Saturday, October 21, 2006
Rollin' with Paul Getchell
I'm fortunate to have spent 25+ years in rock merchandising, as well as writing about rock & roll history in books like THE ART OF ROCK: POSTERS FROM PRESLEY TO PUNK (Abbeville Press, 1987). I met Paul Getchell along the rock poster trail. We share a love for the posters themselves and (the sometimes arduous task of) collecting 'em. Paul's an attorney who's responsible for the final editing of very serious law books for the leading law book publisher in the US.
Paul's poster collection--focusing on the surf and psychedelic eras--is regarded as one of the top five in the US. It's not just that he has "one of everything," it's that he has variants of everything. He's been able to unearth treasure after treasure, and he always amazes me with his finds.
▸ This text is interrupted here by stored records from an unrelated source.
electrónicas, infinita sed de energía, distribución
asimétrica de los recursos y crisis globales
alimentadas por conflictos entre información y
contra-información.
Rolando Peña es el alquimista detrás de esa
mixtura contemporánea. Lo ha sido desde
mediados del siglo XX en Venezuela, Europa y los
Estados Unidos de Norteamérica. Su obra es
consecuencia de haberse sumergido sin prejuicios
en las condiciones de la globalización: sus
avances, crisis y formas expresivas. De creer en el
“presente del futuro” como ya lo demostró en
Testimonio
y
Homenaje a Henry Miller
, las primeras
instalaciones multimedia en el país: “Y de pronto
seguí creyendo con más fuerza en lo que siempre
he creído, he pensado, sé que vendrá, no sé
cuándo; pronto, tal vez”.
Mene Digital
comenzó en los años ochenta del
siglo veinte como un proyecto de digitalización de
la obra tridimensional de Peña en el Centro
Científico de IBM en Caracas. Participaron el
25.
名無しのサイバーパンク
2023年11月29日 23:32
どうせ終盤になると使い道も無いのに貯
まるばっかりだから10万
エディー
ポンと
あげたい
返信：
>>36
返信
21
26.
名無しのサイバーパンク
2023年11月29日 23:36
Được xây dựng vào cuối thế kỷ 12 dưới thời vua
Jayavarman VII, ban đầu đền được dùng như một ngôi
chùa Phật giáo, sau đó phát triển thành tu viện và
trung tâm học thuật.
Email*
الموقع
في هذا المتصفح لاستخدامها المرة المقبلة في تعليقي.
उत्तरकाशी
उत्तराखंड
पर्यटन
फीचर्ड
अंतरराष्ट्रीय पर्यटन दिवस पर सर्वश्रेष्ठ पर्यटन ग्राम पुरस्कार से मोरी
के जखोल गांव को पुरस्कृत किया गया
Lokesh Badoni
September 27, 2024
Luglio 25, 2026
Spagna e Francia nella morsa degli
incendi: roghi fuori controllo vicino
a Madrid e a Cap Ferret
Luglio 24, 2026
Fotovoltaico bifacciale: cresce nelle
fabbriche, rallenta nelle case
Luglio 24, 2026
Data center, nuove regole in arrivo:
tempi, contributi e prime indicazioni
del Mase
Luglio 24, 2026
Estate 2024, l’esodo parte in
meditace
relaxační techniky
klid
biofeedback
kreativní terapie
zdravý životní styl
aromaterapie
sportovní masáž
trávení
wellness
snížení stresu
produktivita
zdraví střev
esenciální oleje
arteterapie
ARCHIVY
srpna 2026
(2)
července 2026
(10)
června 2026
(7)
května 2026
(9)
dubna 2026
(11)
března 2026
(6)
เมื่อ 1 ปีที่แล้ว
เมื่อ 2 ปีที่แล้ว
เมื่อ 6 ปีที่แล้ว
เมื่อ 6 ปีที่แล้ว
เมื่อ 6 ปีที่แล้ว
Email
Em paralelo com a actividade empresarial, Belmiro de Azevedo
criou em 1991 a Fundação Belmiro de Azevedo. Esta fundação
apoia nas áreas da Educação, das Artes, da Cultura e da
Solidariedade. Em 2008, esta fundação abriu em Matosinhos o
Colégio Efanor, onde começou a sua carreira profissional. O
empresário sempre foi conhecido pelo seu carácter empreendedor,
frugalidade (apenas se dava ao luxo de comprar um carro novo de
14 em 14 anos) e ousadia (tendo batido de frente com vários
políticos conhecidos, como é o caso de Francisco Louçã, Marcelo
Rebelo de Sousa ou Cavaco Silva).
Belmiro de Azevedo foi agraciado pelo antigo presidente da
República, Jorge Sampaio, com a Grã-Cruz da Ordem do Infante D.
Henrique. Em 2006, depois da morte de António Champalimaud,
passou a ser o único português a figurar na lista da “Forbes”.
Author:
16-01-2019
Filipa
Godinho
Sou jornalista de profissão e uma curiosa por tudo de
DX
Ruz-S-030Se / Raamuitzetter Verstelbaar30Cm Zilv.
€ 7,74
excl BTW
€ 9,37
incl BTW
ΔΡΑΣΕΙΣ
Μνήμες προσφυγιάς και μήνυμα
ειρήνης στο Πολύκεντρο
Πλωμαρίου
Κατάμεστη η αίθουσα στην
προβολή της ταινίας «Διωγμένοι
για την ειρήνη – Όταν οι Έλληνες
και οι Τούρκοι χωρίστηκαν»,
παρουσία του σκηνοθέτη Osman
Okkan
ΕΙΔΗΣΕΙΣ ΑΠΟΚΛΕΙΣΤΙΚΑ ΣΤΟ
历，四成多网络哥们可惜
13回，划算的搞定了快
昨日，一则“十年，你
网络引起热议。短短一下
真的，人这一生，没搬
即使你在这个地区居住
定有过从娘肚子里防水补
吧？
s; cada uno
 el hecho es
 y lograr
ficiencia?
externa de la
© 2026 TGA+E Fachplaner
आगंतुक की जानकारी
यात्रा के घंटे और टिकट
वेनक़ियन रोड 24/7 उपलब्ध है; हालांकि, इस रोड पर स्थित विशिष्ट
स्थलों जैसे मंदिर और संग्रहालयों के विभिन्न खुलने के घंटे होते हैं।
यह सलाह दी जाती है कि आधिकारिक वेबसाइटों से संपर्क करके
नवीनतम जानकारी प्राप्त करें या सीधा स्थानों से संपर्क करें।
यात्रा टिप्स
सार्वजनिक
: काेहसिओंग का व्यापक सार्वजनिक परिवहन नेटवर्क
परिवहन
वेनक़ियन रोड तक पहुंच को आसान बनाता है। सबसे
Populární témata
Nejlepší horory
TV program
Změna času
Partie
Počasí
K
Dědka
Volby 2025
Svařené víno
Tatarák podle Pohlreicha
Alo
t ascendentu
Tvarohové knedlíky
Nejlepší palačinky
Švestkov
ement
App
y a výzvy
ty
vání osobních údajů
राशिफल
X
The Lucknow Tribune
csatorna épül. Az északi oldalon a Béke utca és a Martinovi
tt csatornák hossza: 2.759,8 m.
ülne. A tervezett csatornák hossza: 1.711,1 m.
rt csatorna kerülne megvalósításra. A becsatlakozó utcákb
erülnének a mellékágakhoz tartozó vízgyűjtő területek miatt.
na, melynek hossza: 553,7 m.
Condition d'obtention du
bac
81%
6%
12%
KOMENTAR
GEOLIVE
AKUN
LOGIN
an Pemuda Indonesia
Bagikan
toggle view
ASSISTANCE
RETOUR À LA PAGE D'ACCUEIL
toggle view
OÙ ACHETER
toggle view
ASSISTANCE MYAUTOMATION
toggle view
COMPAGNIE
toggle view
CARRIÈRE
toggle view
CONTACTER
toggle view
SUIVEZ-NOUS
Here in this picture, standing in front of his prized 1969 Dodge Charger, Paul is holding open ROCKIN' to pages 92 - 93 where the Four Speeds poster is shown. For years it was thought that this group was only active in the recording studio, part of legendary SoCal songwriter Gary Usher's support team. But now we know the band traveled at least once . . . to Northern California, for a gig at the Corte Madera Rec. Center, in Marin County.
Note that it's a Tilghman Press poster. Charles Tilghman printed tens of thousands of posters, at his shop in Oakland, CA, for most of America's top black music groups beginning with jazz in the '30s and up through the '60s Motown and R&B era. Tilghman Press posters were produced by letterpress and have a distinctive imprinted style all their own. When you come across one--and these are hugely rare---you'll see Mr. Tilghman's "trademark" split fountain inking across the letterforms, and his concise use of solid-type decorative elements. Some of the finest pieces in ART OF ROCK are by Mr. Tilghman, whom I met just before he passed away in 1986.
Sadly, as with the early Globe Posters printed in Baltimore, very few Tilghman Press posters remain. Why? Because they were not saved "in their day," in part due to the fact that few rock concert poster collectors existed (they came about as a result of the mid'60s Fillmore and Avalon psychedelic posters in San Francisco).